DINOBot: Robot Manipulation via Retrieval and Alignment with Vision Foundation Models
Code for the retrieval and alignment parts downloadable here.
In a nutshell, what's the strength of the method?
By utilising both the pixel-level and image-level understanding abilities of Vision Foundation Models, DINOBot is able to learn tasks with a single demo, generalising to many different objects. Therefore, to obtain a general and versatile repertoire of manipulation abilities, only a handful of total demos are needed.
Explainer Video: How does DINOBot work?
In this short explainer video we describe how we provide demonstrations to the robot, what data is recorded, and how DINOBot acts at test time via the retrieval, alignment and replay phases. Videos sped up 4x.
Efficiency and Transferability: One-Shot Imitation Learning Ability
DINOBot can learn novel tasks with a single demonstration, generalising to unseen objects with different sizes and aspects. In these uninterrupted videos, we show how the user quickly provides one demo on an object, with DINOBot immediately generalising to novel objects with different shapes and aspect. We include both successes and failures as there are no cuts.
One Shot Generalisation to different bottles
Kettles
Cups
Pans
Bottles
Kettles
Cups
Pans
Generality: Few-Shot Generalisation to Out of Distribution Objects
Thanks to the retrieval, alignment and replay framework, DINOBot can efficiently generalise behaviour to unseen, out-of-distribution objects. With as few as 6 total demos, one per object, DINOBot can grasp a wide range of very different, unseen objects. This demonstrates unprecedented scalability and learning efficiency.
Dexterity and Versatility: Some Examples of New Task Learning
In these videos we show uninterrupted videos of quickly learning new tasks, including dexterous tasks that involve tools, or contact-rich tasks, with immediate deployment to novel poses of the objects and novel objects. To demonstrate DINOBot's generality, we use all the tasks from these recent published papers:
1) Relational-NDF, CoRL 2022 (where instead of bottle in container we have multiple, more precise insertion tasks) + 2) FISH, RSS 2023 (non multifingered ones - as door opening, we have open a microwave door - for key insertion, we have several precise insertion tasks with a <5mm error tolerance), + 3) VINN, RSS 2022 (where instead of pushing directly, we swipe, i.e. push with a tool), + 4) Relay Policy Learning, CoRL 2019 (all the kitchen tasks + grasping kettles).
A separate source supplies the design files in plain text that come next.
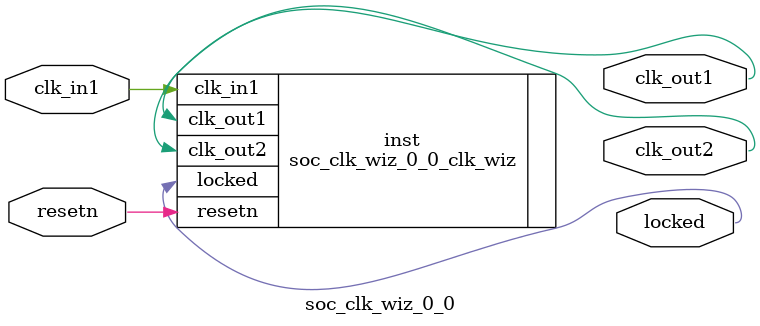
<source format=v>


`timescale 1ps/1ps

(* CORE_GENERATION_INFO = "soc_clk_wiz_0_0,clk_wiz_v6_0_6_0_0,{component_name=soc_clk_wiz_0_0,use_phase_alignment=true,use_min_o_jitter=false,use_max_i_jitter=false,use_dyn_phase_shift=false,use_inclk_switchover=false,use_dyn_reconfig=false,enable_axi=0,feedback_source=FDBK_AUTO,PRIMITIVE=MMCM,num_out_clk=2,clkin1_period=20.000,clkin2_period=10.0,use_power_down=false,use_reset=true,use_locked=true,use_inclk_stopped=false,feedback_type=SINGLE,CLOCK_MGR_TYPE=NA,manual_override=false}" *)

module soc_clk_wiz_0_0 
 (
  // Clock out ports
  output        clk_out1,
  output        clk_out2,
  // Status and control signals
  input         resetn,
  output        locked,
 // Clock in ports
  input         clk_in1
 );

  soc_clk_wiz_0_0_clk_wiz inst
  (
  // Clock out ports  
  .clk_out1(clk_out1),
  .clk_out2(clk_out2),
  // Status and control signals               
  .resetn(resetn), 
  .locked(locked),
 // Clock in ports
  .clk_in1(clk_in1)
  );

endmodule

</source>
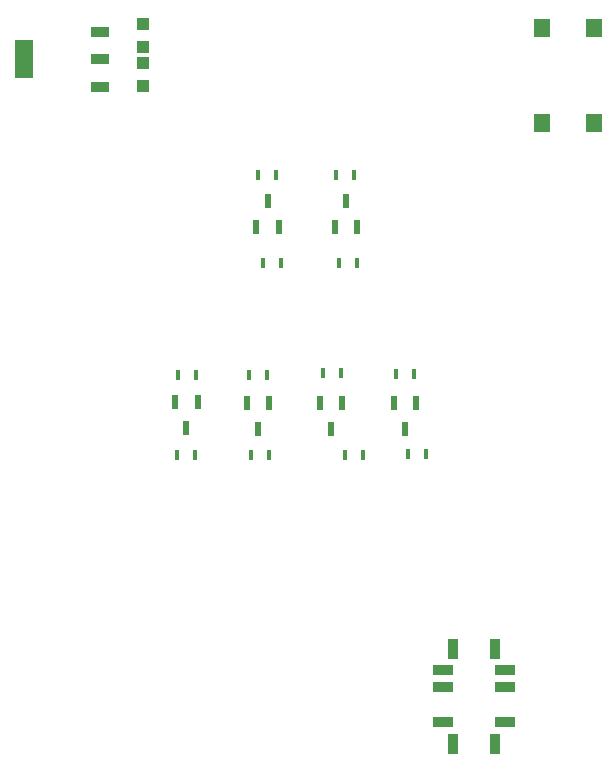
<source format=gtp>
G75*
%MOIN*%
%OFA0B0*%
%FSLAX25Y25*%
%IPPOS*%
%LPD*%
%AMOC8*
5,1,8,0,0,1.08239X$1,22.5*
%
%ADD10R,0.06400X0.03500*%
%ADD11R,0.06400X0.12500*%
%ADD12R,0.04000X0.04000*%
%ADD13R,0.01600X0.03200*%
%ADD14R,0.02100X0.04600*%
%ADD15R,0.05512X0.06299*%
%ADD16R,0.03200X0.06600*%
%ADD17R,0.06600X0.03200*%
D10*
X0111170Y0249988D03*
X0111170Y0259088D03*
X0111170Y0268188D03*
D11*
X0085970Y0259088D03*
D12*
X0125541Y0257769D03*
X0125377Y0263341D03*
X0125377Y0270841D03*
X0125541Y0250269D03*
D13*
X0136903Y0127335D03*
X0142903Y0127335D03*
X0161559Y0127335D03*
X0167559Y0127335D03*
X0192867Y0127335D03*
X0198867Y0127335D03*
X0213992Y0127617D03*
X0219992Y0127617D03*
X0215901Y0154345D03*
X0209901Y0154345D03*
X0191647Y0154503D03*
X0185647Y0154503D03*
X0166843Y0153717D03*
X0160843Y0153717D03*
X0143221Y0153715D03*
X0137221Y0153715D03*
X0165568Y0191090D03*
X0171568Y0191090D03*
X0190717Y0191245D03*
X0196717Y0191245D03*
X0195856Y0220646D03*
X0189856Y0220646D03*
X0169996Y0220573D03*
X0163996Y0220573D03*
D14*
X0167065Y0211779D03*
X0163365Y0203179D03*
X0170765Y0203179D03*
X0189393Y0203216D03*
X0196793Y0203216D03*
X0193093Y0211816D03*
X0191893Y0144413D03*
X0184493Y0144413D03*
X0188193Y0135813D03*
X0167516Y0144413D03*
X0160116Y0144413D03*
X0163816Y0135813D03*
X0143735Y0144808D03*
X0136335Y0144808D03*
X0140035Y0136208D03*
X0209156Y0144414D03*
X0216556Y0144414D03*
X0212856Y0135814D03*
D15*
X0258454Y0237958D03*
X0275776Y0237958D03*
X0275776Y0269454D03*
X0258454Y0269454D03*
D16*
X0243024Y0062451D03*
X0228851Y0062451D03*
X0228851Y0030955D03*
X0243024Y0030955D03*
D17*
X0246174Y0038041D03*
X0246174Y0049852D03*
X0246174Y0055364D03*
X0225701Y0055364D03*
X0225701Y0049852D03*
X0225701Y0038041D03*
M02*

</source>
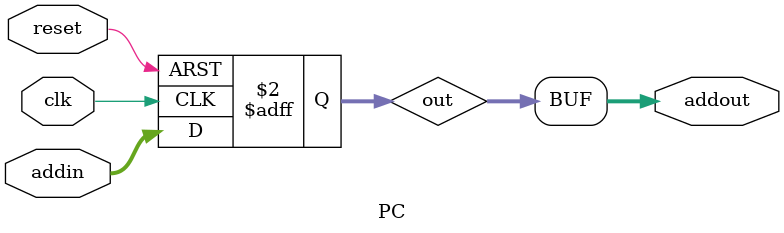
<source format=v>
module PC
#(parameter size=12)
(
 input clk,reset,input [size-1:0] addin,
 output [size-1:0] addout
);
reg [size-1:0] out;
assign addout=out;
always @(posedge clk,posedge reset)
begin
if(reset)
 out<=0;
else

 out <= addin;
end

endmodule

</source>
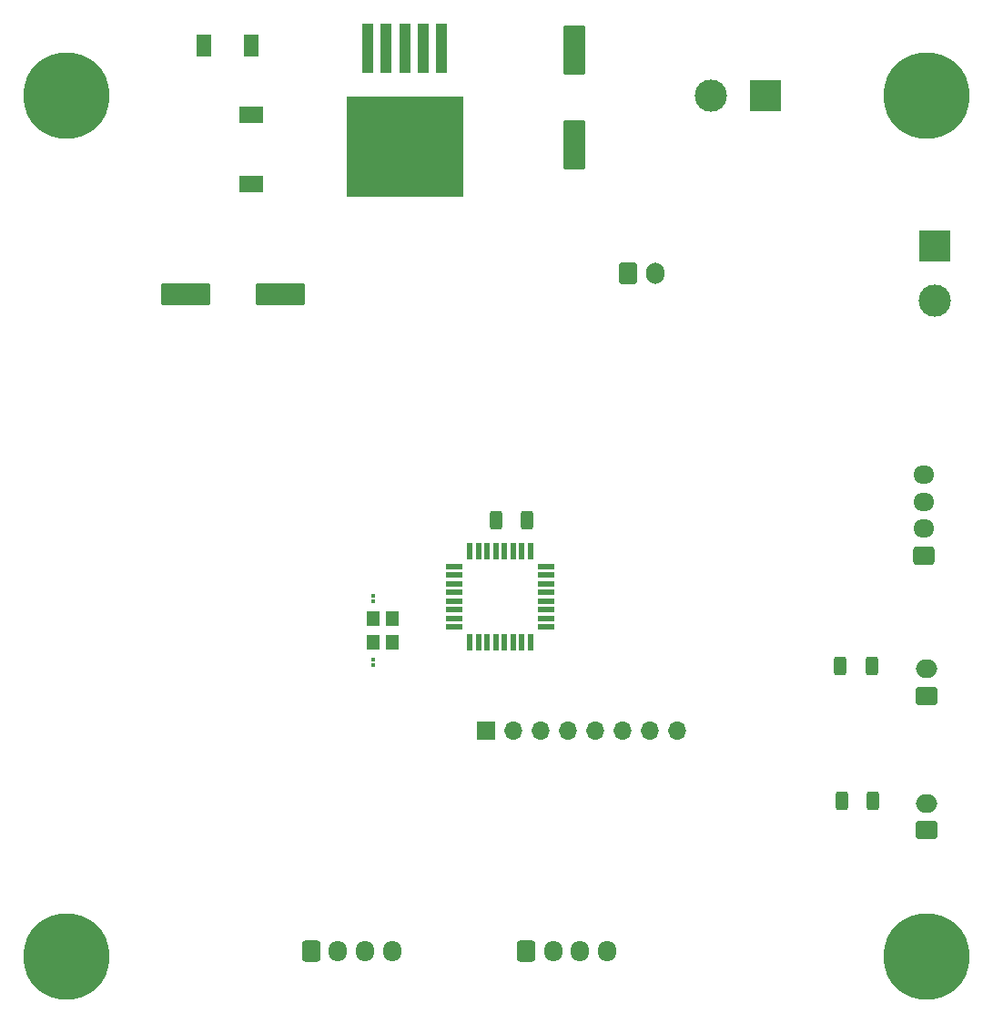
<source format=gbr>
%TF.GenerationSoftware,KiCad,Pcbnew,6.0.11-2627ca5db0~126~ubuntu22.04.1*%
%TF.CreationDate,2023-04-10T19:38:19+02:00*%
%TF.ProjectId,Slicor_carte_v_rin,536c6963-6f72-45f6-9361-7274655f76e9,rev?*%
%TF.SameCoordinates,Original*%
%TF.FileFunction,Soldermask,Top*%
%TF.FilePolarity,Negative*%
%FSLAX46Y46*%
G04 Gerber Fmt 4.6, Leading zero omitted, Abs format (unit mm)*
G04 Created by KiCad (PCBNEW 6.0.11-2627ca5db0~126~ubuntu22.04.1) date 2023-04-10 19:38:19*
%MOMM*%
%LPD*%
G01*
G04 APERTURE LIST*
G04 Aperture macros list*
%AMRoundRect*
0 Rectangle with rounded corners*
0 $1 Rounding radius*
0 $2 $3 $4 $5 $6 $7 $8 $9 X,Y pos of 4 corners*
0 Add a 4 corners polygon primitive as box body*
4,1,4,$2,$3,$4,$5,$6,$7,$8,$9,$2,$3,0*
0 Add four circle primitives for the rounded corners*
1,1,$1+$1,$2,$3*
1,1,$1+$1,$4,$5*
1,1,$1+$1,$6,$7*
1,1,$1+$1,$8,$9*
0 Add four rect primitives between the rounded corners*
20,1,$1+$1,$2,$3,$4,$5,0*
20,1,$1+$1,$4,$5,$6,$7,0*
20,1,$1+$1,$6,$7,$8,$9,0*
20,1,$1+$1,$8,$9,$2,$3,0*%
G04 Aperture macros list end*
%ADD10RoundRect,0.250000X-0.312500X-0.625000X0.312500X-0.625000X0.312500X0.625000X-0.312500X0.625000X0*%
%ADD11RoundRect,0.250000X0.750000X-0.600000X0.750000X0.600000X-0.750000X0.600000X-0.750000X-0.600000X0*%
%ADD12O,2.000000X1.700000*%
%ADD13R,1.200000X1.400000*%
%ADD14RoundRect,0.250000X0.725000X-0.600000X0.725000X0.600000X-0.725000X0.600000X-0.725000X-0.600000X0*%
%ADD15O,1.950000X1.700000*%
%ADD16RoundRect,0.250001X2.049999X0.799999X-2.049999X0.799999X-2.049999X-0.799999X2.049999X-0.799999X0*%
%ADD17C,0.900000*%
%ADD18C,8.000000*%
%ADD19RoundRect,0.250001X-0.799999X2.049999X-0.799999X-2.049999X0.799999X-2.049999X0.799999X2.049999X0*%
%ADD20R,1.600000X0.550000*%
%ADD21R,0.550000X1.600000*%
%ADD22R,3.000000X3.000000*%
%ADD23C,3.000000*%
%ADD24RoundRect,0.250000X-0.600000X-0.750000X0.600000X-0.750000X0.600000X0.750000X-0.600000X0.750000X0*%
%ADD25O,1.700000X2.000000*%
%ADD26RoundRect,0.250000X-0.600000X-0.725000X0.600000X-0.725000X0.600000X0.725000X-0.600000X0.725000X0*%
%ADD27O,1.700000X1.950000*%
%ADD28RoundRect,0.075000X-0.075000X0.125000X-0.075000X-0.125000X0.075000X-0.125000X0.075000X0.125000X0*%
%ADD29R,1.100000X4.600000*%
%ADD30R,10.800000X9.400000*%
%ADD31RoundRect,0.075000X0.075000X-0.125000X0.075000X0.125000X-0.075000X0.125000X-0.075000X-0.125000X0*%
%ADD32R,1.400000X2.100000*%
%ADD33R,1.700000X1.700000*%
%ADD34O,1.700000X1.700000*%
%ADD35R,2.200000X1.500000*%
G04 APERTURE END LIST*
D10*
%TO.C,R2*%
X131987500Y-113000000D03*
X134912500Y-113000000D03*
%TD*%
%TO.C,R1*%
X132075000Y-125500000D03*
X135000000Y-125500000D03*
%TD*%
D11*
%TO.C,J9*%
X140000000Y-115750000D03*
D12*
X140000000Y-113250000D03*
%TD*%
D11*
%TO.C,J8*%
X140000000Y-128250000D03*
D12*
X140000000Y-125750000D03*
%TD*%
D13*
%TO.C,Y1*%
X90250000Y-108550000D03*
X90250000Y-110750000D03*
X88550000Y-110750000D03*
X88550000Y-108550000D03*
%TD*%
D14*
%TO.C,J5*%
X139750000Y-102750000D03*
D15*
X139750000Y-100250000D03*
X139750000Y-97750000D03*
X139750000Y-95250000D03*
%TD*%
D16*
%TO.C,C2*%
X79838000Y-78486000D03*
X71038000Y-78486000D03*
%TD*%
D17*
%TO.C,H2*%
X57878680Y-142121320D03*
X62121320Y-137878680D03*
X63000000Y-140000000D03*
X60000000Y-137000000D03*
X57000000Y-140000000D03*
X62121320Y-142121320D03*
X60000000Y-143000000D03*
X57878680Y-137878680D03*
D18*
X60000000Y-140000000D03*
%TD*%
D19*
%TO.C,C1*%
X107188000Y-55798000D03*
X107188000Y-64598000D03*
%TD*%
D20*
%TO.C,uC1*%
X96070000Y-103754000D03*
X96070000Y-104554000D03*
X96070000Y-105354000D03*
X96070000Y-106154000D03*
X96070000Y-106954000D03*
X96070000Y-107754000D03*
X96070000Y-108554000D03*
X96070000Y-109354000D03*
D21*
X97520000Y-110804000D03*
X98320000Y-110804000D03*
X99120000Y-110804000D03*
X99920000Y-110804000D03*
X100720000Y-110804000D03*
X101520000Y-110804000D03*
X102320000Y-110804000D03*
X103120000Y-110804000D03*
D20*
X104570000Y-109354000D03*
X104570000Y-108554000D03*
X104570000Y-107754000D03*
X104570000Y-106954000D03*
X104570000Y-106154000D03*
X104570000Y-105354000D03*
X104570000Y-104554000D03*
X104570000Y-103754000D03*
D21*
X103120000Y-102304000D03*
X102320000Y-102304000D03*
X101520000Y-102304000D03*
X100720000Y-102304000D03*
X99920000Y-102304000D03*
X99120000Y-102304000D03*
X98320000Y-102304000D03*
X97520000Y-102304000D03*
%TD*%
D22*
%TO.C,J1*%
X125000000Y-60000000D03*
D23*
X119920000Y-60000000D03*
%TD*%
D17*
%TO.C,H4*%
X142121320Y-62121320D03*
X143000000Y-60000000D03*
X137878680Y-62121320D03*
D18*
X140000000Y-60000000D03*
D17*
X140000000Y-63000000D03*
X140000000Y-57000000D03*
X142121320Y-57878680D03*
X137000000Y-60000000D03*
X137878680Y-57878680D03*
%TD*%
D24*
%TO.C,J3*%
X112250000Y-76475000D03*
D25*
X114750000Y-76475000D03*
%TD*%
D26*
%TO.C,J7*%
X82750000Y-139475000D03*
D27*
X85250000Y-139475000D03*
X87750000Y-139475000D03*
X90250000Y-139475000D03*
%TD*%
D28*
%TO.C,C4*%
X88500000Y-112925000D03*
X88500000Y-112425000D03*
%TD*%
D22*
%TO.C,J2*%
X140750000Y-73920000D03*
D23*
X140750000Y-79000000D03*
%TD*%
D29*
%TO.C,U1*%
X94840000Y-55620000D03*
X93140000Y-55620000D03*
D30*
X91440000Y-64770000D03*
D29*
X91440000Y-55620000D03*
X89740000Y-55620000D03*
X88040000Y-55620000D03*
%TD*%
D26*
%TO.C,J6*%
X102750000Y-139475000D03*
D27*
X105250000Y-139475000D03*
X107750000Y-139475000D03*
X110250000Y-139475000D03*
%TD*%
D10*
%TO.C,R13*%
X99935000Y-99442000D03*
X102860000Y-99442000D03*
%TD*%
D17*
%TO.C,H1*%
X57878680Y-57878680D03*
X62121320Y-57878680D03*
X62121320Y-62121320D03*
X60000000Y-63000000D03*
X63000000Y-60000000D03*
X57000000Y-60000000D03*
X60000000Y-57000000D03*
D18*
X60000000Y-60000000D03*
D17*
X57878680Y-62121320D03*
%TD*%
D31*
%TO.C,C3*%
X88500000Y-106500000D03*
X88500000Y-107000000D03*
%TD*%
D32*
%TO.C,D5*%
X77200000Y-55320000D03*
X72800000Y-55320000D03*
%TD*%
D33*
%TO.C,J4*%
X99050000Y-119000000D03*
D34*
X101590000Y-119000000D03*
X104130000Y-119000000D03*
X106670000Y-119000000D03*
X109210000Y-119000000D03*
X111750000Y-119000000D03*
X114290000Y-119000000D03*
X116830000Y-119000000D03*
%TD*%
D17*
%TO.C,H3*%
X137000000Y-140000000D03*
X142121320Y-142121320D03*
X137878680Y-137878680D03*
X140000000Y-137000000D03*
D18*
X140000000Y-140000000D03*
D17*
X142121320Y-137878680D03*
X137878680Y-142121320D03*
X143000000Y-140000000D03*
X140000000Y-143000000D03*
%TD*%
D35*
%TO.C,L1*%
X77200000Y-61800000D03*
X77200000Y-68200000D03*
%TD*%
M02*

</source>
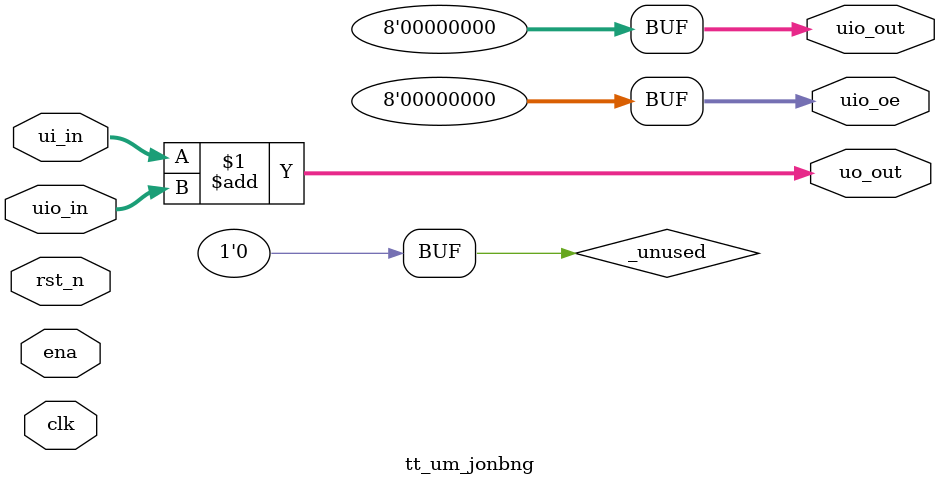
<source format=v>
/*
 * Copyright (c) 2024 Your Name
 * SPDX-License-Identifier: Apache-2.0
 */

`default_nettype none

module tt_um_jonbng (
    input  wire [7:0] ui_in,    // Dedicated inputs
    output wire [7:0] uo_out,   // Dedicated outputs
    input  wire [7:0] uio_in,   // IOs: Input path
    output wire [7:0] uio_out,  // IOs: Output path
    output wire [7:0] uio_oe,   // IOs: Enable path (active high: 0=input, 1=output)
    input  wire       ena,      // always 1 when the design is powered, so you can ignore it
    input  wire       clk,      // clock
    input  wire       rst_n     // reset_n - low to reset
);

  // All output pins must be assigned. If not used, assign to 0.
  assign uo_out  = ui_in + uio_in;  // Example: ou_out is the sum of ui_in and uio_in
  assign uio_out = 0;
  assign uio_oe  = 0;

  // List all unused inputs to prevent warnings
  wire _unused = &{ena, clk, rst_n, 1'b0};

endmodule

</source>
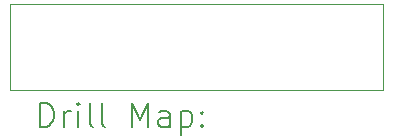
<source format=gbr>
%TF.GenerationSoftware,KiCad,Pcbnew,8.0.4*%
%TF.CreationDate,2024-09-11T11:48:57+03:00*%
%TF.ProjectId,LPF_146MHz,4c50465f-3134-4364-9d48-7a2e6b696361,rev?*%
%TF.SameCoordinates,Original*%
%TF.FileFunction,Drillmap*%
%TF.FilePolarity,Positive*%
%FSLAX45Y45*%
G04 Gerber Fmt 4.5, Leading zero omitted, Abs format (unit mm)*
G04 Created by KiCad (PCBNEW 8.0.4) date 2024-09-11 11:48:57*
%MOMM*%
%LPD*%
G01*
G04 APERTURE LIST*
%ADD10C,0.050000*%
%ADD11C,0.200000*%
G04 APERTURE END LIST*
D10*
X10403840Y-10434320D02*
X13568680Y-10434320D01*
X10403840Y-9707880D02*
X10403840Y-10434320D01*
X13568680Y-9707880D02*
X13568680Y-10434320D01*
X10403840Y-9707880D02*
X13568680Y-9707880D01*
D11*
X10662117Y-10748304D02*
X10662117Y-10548304D01*
X10662117Y-10548304D02*
X10709736Y-10548304D01*
X10709736Y-10548304D02*
X10738307Y-10557828D01*
X10738307Y-10557828D02*
X10757355Y-10576875D01*
X10757355Y-10576875D02*
X10766879Y-10595923D01*
X10766879Y-10595923D02*
X10776403Y-10634018D01*
X10776403Y-10634018D02*
X10776403Y-10662590D01*
X10776403Y-10662590D02*
X10766879Y-10700685D01*
X10766879Y-10700685D02*
X10757355Y-10719732D01*
X10757355Y-10719732D02*
X10738307Y-10738780D01*
X10738307Y-10738780D02*
X10709736Y-10748304D01*
X10709736Y-10748304D02*
X10662117Y-10748304D01*
X10862117Y-10748304D02*
X10862117Y-10614970D01*
X10862117Y-10653066D02*
X10871641Y-10634018D01*
X10871641Y-10634018D02*
X10881164Y-10624494D01*
X10881164Y-10624494D02*
X10900212Y-10614970D01*
X10900212Y-10614970D02*
X10919260Y-10614970D01*
X10985926Y-10748304D02*
X10985926Y-10614970D01*
X10985926Y-10548304D02*
X10976403Y-10557828D01*
X10976403Y-10557828D02*
X10985926Y-10567351D01*
X10985926Y-10567351D02*
X10995450Y-10557828D01*
X10995450Y-10557828D02*
X10985926Y-10548304D01*
X10985926Y-10548304D02*
X10985926Y-10567351D01*
X11109736Y-10748304D02*
X11090688Y-10738780D01*
X11090688Y-10738780D02*
X11081164Y-10719732D01*
X11081164Y-10719732D02*
X11081164Y-10548304D01*
X11214498Y-10748304D02*
X11195450Y-10738780D01*
X11195450Y-10738780D02*
X11185926Y-10719732D01*
X11185926Y-10719732D02*
X11185926Y-10548304D01*
X11443069Y-10748304D02*
X11443069Y-10548304D01*
X11443069Y-10548304D02*
X11509736Y-10691161D01*
X11509736Y-10691161D02*
X11576402Y-10548304D01*
X11576402Y-10548304D02*
X11576402Y-10748304D01*
X11757355Y-10748304D02*
X11757355Y-10643542D01*
X11757355Y-10643542D02*
X11747831Y-10624494D01*
X11747831Y-10624494D02*
X11728783Y-10614970D01*
X11728783Y-10614970D02*
X11690688Y-10614970D01*
X11690688Y-10614970D02*
X11671641Y-10624494D01*
X11757355Y-10738780D02*
X11738307Y-10748304D01*
X11738307Y-10748304D02*
X11690688Y-10748304D01*
X11690688Y-10748304D02*
X11671641Y-10738780D01*
X11671641Y-10738780D02*
X11662117Y-10719732D01*
X11662117Y-10719732D02*
X11662117Y-10700685D01*
X11662117Y-10700685D02*
X11671641Y-10681637D01*
X11671641Y-10681637D02*
X11690688Y-10672113D01*
X11690688Y-10672113D02*
X11738307Y-10672113D01*
X11738307Y-10672113D02*
X11757355Y-10662590D01*
X11852593Y-10614970D02*
X11852593Y-10814970D01*
X11852593Y-10624494D02*
X11871641Y-10614970D01*
X11871641Y-10614970D02*
X11909736Y-10614970D01*
X11909736Y-10614970D02*
X11928783Y-10624494D01*
X11928783Y-10624494D02*
X11938307Y-10634018D01*
X11938307Y-10634018D02*
X11947831Y-10653066D01*
X11947831Y-10653066D02*
X11947831Y-10710209D01*
X11947831Y-10710209D02*
X11938307Y-10729256D01*
X11938307Y-10729256D02*
X11928783Y-10738780D01*
X11928783Y-10738780D02*
X11909736Y-10748304D01*
X11909736Y-10748304D02*
X11871641Y-10748304D01*
X11871641Y-10748304D02*
X11852593Y-10738780D01*
X12033545Y-10729256D02*
X12043069Y-10738780D01*
X12043069Y-10738780D02*
X12033545Y-10748304D01*
X12033545Y-10748304D02*
X12024022Y-10738780D01*
X12024022Y-10738780D02*
X12033545Y-10729256D01*
X12033545Y-10729256D02*
X12033545Y-10748304D01*
X12033545Y-10624494D02*
X12043069Y-10634018D01*
X12043069Y-10634018D02*
X12033545Y-10643542D01*
X12033545Y-10643542D02*
X12024022Y-10634018D01*
X12024022Y-10634018D02*
X12033545Y-10624494D01*
X12033545Y-10624494D02*
X12033545Y-10643542D01*
M02*

</source>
Here are a few examples of tasks. We include both successes and failures as there are no cuts.
Flipping
Hanging
Opening and loading dishwasher
Sweeping
Assembling blocks
Stacking
Open Microwave
Turn Knob
Beyond Tabletop: One Shot Learning of Dexterous, 6-DoF Skills
Here we demonstrate DINOBot's one-shot learning abilities, using the alignment and replay phases, in a complex 6-DOF kitchen environment. The video demonstrates step-by-step keypoints extraction and matching, proving that DINOBot can work seamlessly also in more challenging, 6-DoF environments, quickly learning dexterous everyday tasks like opening a microwave. Videos sped up 4x.
Multi-Object Manipulation using off-the-shelf Object Detection
Here we show how, coupled with an off-the-shelf object segmentation model, DINOBot can tidy up a table by performing general grasping on many everyday object. All the grasping behaviour is decided by our framework, while the in-box placement movement is scripted. Please refer to the Applications section of our paper for more details. Videos sped up 4x.
Robustness: Invariance to Distractors, Lighting, Background and Novel Objects
Here we demonstrate DINOBot's one shot imitation learning robustness to distractors, different light conditions and different backgrounds. We provide a single demonstration in the GIF on the left, and deploy DINOBot immediately (using the alignment and replay phases) by not only using unseen objects (e.g. different beverages), but also adding distractors and changing light and background (right).
Demonstration
Novel object + distractors
Novel object + different background + different light + distractors
Scalability: Additional Examples of Tasks on Unseen Test Objects
A few examples of test time trials. All objects are novel, unseen object: DINOBot efficiently learns to solve 15 tasks on 49 objects with just a few minutes of total demonstrations. The robot is able to autonomously understand, after receiving a task specification (e.g. grasp or insert) how to interact with the unseen objects through the retrieval and alignment phases. Videos sped up 4x.